== The problem ==
Restate word for word the lines of the records below, starting at the line that contains "text_box [635, 356, 742, 495]" and ending at the line that contains "Rendered at 684 by 384 pixels.", with both of those lines included and nothing else.

Top of Information

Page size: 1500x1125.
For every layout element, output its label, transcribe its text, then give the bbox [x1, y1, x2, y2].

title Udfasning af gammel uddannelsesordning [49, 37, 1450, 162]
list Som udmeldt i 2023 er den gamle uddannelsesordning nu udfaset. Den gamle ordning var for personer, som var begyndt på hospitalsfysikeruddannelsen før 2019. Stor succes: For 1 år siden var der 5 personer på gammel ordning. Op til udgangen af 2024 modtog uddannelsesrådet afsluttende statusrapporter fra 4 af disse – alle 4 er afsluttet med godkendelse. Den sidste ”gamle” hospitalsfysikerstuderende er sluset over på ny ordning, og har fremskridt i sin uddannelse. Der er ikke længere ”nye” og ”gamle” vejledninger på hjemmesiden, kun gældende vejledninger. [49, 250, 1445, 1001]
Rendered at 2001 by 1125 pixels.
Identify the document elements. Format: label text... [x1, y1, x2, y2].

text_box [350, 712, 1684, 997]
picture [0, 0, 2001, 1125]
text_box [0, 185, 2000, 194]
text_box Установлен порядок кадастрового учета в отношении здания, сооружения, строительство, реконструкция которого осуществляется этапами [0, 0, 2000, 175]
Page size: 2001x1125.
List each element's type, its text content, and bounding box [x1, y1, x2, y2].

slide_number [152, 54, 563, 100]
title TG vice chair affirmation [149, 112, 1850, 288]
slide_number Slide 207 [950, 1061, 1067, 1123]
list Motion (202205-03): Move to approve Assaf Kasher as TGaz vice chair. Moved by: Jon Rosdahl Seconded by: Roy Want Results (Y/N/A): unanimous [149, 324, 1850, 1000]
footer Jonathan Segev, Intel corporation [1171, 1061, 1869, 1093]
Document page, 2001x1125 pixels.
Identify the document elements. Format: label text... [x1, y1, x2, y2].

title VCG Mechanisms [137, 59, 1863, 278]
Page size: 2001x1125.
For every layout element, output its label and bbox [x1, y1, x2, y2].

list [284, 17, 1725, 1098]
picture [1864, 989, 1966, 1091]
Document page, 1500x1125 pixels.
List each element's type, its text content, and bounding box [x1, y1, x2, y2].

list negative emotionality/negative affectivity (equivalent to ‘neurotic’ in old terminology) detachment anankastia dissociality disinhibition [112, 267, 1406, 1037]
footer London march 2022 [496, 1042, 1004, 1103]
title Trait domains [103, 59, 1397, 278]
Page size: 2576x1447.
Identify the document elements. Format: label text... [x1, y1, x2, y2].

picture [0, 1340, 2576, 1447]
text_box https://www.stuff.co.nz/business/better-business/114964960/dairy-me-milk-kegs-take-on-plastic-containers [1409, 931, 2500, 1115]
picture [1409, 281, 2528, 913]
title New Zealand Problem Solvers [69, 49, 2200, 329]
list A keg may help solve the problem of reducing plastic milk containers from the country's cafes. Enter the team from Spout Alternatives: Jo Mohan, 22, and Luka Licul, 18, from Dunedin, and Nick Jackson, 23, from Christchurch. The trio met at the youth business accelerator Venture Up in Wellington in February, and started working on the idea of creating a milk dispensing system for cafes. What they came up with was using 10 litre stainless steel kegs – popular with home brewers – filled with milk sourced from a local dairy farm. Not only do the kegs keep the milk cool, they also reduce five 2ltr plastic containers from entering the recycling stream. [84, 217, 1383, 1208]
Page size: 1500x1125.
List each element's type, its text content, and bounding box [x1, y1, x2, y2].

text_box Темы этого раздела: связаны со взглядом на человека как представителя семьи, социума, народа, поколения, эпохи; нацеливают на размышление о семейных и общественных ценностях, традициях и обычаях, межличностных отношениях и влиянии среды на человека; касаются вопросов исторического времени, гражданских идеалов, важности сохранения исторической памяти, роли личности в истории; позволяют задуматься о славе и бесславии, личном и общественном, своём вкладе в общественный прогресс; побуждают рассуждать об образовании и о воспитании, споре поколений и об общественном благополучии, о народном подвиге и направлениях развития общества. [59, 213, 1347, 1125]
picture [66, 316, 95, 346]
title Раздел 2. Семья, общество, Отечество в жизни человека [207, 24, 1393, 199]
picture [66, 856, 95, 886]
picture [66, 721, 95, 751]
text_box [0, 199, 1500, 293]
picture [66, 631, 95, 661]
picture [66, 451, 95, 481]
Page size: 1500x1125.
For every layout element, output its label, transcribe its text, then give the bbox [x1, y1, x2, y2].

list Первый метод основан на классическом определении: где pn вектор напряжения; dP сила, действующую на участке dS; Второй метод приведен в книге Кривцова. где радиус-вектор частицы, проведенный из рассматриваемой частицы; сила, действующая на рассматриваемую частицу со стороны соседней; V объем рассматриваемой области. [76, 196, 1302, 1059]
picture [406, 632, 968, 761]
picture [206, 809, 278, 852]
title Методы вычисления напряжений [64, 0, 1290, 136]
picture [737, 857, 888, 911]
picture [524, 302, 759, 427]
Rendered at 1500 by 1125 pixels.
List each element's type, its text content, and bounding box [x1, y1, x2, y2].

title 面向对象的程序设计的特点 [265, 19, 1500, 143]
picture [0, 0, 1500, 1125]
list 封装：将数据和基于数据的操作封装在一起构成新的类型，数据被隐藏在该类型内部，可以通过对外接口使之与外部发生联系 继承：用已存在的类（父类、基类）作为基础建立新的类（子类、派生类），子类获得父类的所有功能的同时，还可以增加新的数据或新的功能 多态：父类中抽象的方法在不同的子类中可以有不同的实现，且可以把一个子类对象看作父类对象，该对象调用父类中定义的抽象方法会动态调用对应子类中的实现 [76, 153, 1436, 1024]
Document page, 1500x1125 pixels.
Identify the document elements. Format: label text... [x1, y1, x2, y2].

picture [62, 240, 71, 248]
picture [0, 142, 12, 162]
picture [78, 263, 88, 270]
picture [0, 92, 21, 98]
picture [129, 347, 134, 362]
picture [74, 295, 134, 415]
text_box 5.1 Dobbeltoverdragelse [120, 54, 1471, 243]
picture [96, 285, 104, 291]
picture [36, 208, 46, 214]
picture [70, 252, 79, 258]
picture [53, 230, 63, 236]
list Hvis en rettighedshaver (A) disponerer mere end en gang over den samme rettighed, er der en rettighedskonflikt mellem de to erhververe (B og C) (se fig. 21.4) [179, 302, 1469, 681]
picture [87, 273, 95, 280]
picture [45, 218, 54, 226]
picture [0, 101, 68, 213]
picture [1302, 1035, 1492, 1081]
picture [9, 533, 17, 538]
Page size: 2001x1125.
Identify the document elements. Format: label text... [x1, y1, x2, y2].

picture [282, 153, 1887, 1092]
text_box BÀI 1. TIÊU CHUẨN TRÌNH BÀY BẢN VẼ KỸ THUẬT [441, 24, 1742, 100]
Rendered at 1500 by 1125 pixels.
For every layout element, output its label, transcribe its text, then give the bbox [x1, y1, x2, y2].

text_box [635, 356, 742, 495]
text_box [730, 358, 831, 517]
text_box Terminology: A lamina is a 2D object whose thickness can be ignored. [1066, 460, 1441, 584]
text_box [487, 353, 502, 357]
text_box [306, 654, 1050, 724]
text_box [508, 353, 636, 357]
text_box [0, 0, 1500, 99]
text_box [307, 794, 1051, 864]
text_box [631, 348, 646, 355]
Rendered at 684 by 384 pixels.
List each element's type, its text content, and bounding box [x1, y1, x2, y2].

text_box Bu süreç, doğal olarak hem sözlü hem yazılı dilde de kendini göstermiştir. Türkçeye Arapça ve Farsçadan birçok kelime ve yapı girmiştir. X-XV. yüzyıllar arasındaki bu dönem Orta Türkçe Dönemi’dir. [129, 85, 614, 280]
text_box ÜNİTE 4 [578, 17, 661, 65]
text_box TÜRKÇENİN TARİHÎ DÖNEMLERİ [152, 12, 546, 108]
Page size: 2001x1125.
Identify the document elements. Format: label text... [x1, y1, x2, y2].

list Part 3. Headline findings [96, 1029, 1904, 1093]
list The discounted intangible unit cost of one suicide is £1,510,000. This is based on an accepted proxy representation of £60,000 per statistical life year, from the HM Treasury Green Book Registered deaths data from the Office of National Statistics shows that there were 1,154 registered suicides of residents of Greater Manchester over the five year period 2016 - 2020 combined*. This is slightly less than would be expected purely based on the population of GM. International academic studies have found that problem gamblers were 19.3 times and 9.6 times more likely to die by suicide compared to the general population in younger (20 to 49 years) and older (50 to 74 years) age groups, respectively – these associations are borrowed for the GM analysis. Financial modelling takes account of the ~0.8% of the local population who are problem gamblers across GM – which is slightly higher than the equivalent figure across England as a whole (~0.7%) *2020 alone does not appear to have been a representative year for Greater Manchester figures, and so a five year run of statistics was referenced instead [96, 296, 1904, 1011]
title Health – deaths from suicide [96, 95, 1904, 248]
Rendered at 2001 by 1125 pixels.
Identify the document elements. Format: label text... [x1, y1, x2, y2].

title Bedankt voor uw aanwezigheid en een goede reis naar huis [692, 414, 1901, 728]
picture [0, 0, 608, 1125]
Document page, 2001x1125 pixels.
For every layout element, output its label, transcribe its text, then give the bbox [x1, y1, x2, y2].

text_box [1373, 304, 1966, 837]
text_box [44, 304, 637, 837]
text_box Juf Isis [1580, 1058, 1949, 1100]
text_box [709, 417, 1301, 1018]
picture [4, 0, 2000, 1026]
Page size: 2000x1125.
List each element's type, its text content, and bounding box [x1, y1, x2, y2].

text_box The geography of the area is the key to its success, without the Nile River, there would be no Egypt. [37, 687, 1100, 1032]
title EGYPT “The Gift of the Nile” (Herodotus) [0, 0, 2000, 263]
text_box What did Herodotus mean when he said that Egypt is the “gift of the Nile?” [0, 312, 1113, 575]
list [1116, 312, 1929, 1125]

Bottom of Information

== Task solution ==
text_box [635, 356, 742, 495]
text_box [730, 358, 831, 517]
text_box Terminology: A lamina is a 2D object whose thickness can be ignored. [1066, 460, 1441, 584]
text_box [487, 353, 502, 357]
text_box [306, 654, 1050, 724]
text_box [508, 353, 636, 357]
text_box [0, 0, 1500, 99]
text_box [307, 794, 1051, 864]
text_box [631, 348, 646, 355]
Rendered at 684 by 384 pixels.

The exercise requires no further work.